So, in case you missed it, spring arrived around 6:30 p.m. CST time last night, with the arrival of the spring (vernal) equinox.
The equinox means, of course, that we have equal amounts of day and night on that particular day. It happens twice in a year–once in the spring, and then again, of course, about six months later, as fall arrives.
A complete, and interesting rundown of the equinox can be found on National Geographic, complete with some pretty cool imagery.
One of the images I remember as a kid was the parents of a neighbor friend of mine heading to the refrigerator and pulling out a raw egg on the night of a spring equinox, and standing it straight up.
If you've attempted to do this, you know how hard that can be.
The trick was, they said, and probably believed, was that the gravitational pull changes on the equinox, making it possible to do.
Also, the old "broom" trick works, where you can stand up a broom without the stick's gravity pulling the sweeper to the ground.
Ah.

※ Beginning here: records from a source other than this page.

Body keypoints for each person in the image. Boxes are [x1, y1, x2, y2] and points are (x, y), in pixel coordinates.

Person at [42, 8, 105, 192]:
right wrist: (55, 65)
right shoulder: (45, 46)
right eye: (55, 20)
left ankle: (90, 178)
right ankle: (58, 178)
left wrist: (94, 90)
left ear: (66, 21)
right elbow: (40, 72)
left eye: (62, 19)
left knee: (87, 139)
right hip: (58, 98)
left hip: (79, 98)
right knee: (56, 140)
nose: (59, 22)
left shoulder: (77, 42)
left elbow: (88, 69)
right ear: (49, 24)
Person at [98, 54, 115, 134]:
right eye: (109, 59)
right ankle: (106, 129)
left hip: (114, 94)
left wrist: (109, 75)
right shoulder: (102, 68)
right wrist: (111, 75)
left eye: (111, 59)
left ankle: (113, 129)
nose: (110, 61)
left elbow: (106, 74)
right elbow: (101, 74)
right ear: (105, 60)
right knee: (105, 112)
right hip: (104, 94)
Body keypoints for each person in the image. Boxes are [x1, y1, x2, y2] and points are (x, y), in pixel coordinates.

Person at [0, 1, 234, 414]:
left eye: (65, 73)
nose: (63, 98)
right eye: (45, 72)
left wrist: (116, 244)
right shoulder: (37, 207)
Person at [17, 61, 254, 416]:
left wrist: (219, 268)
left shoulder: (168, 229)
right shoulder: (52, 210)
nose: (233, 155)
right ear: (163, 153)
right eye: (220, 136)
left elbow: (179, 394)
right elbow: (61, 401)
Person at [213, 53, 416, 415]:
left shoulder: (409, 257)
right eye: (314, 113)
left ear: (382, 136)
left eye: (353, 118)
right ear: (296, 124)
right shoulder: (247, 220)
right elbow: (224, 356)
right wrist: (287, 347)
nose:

Very cool tricks. But are they an equinox phenomenon, or are they a myth?
The truth? It's a myth.
The Associated Press, with some help from scientific friends, actually busted this myth 25 YEARS ago, with a 1987 story that showed, simply, you just need the right egg to stand an egg on your counter.
The planetary alignment of the earth at spring or fall's first break has nothing to do with our gravitational pull. In fact, the earth's gravitational pull is one of life's constants. Unless you're on a magnetic field (head up to Iron Country), you're not going to see much alteration in the earth's gravity, no matter where you are or what day it is.
The man responsible for busting the myth? Of course he's one of "our own." It was Dr. Frank Ghigo of the University of Minnesota, who conducted his experiment with several eggs in 1984.
The broom standing, which has spread like wildfire thanks to social media, is also a myth. If I can do it with my green broom, you can probably do it with yours. It just takes a little patience, a bit of pressure on the bristles, and video camera on your cell phone.
Regardless, Happy Spring from Patch!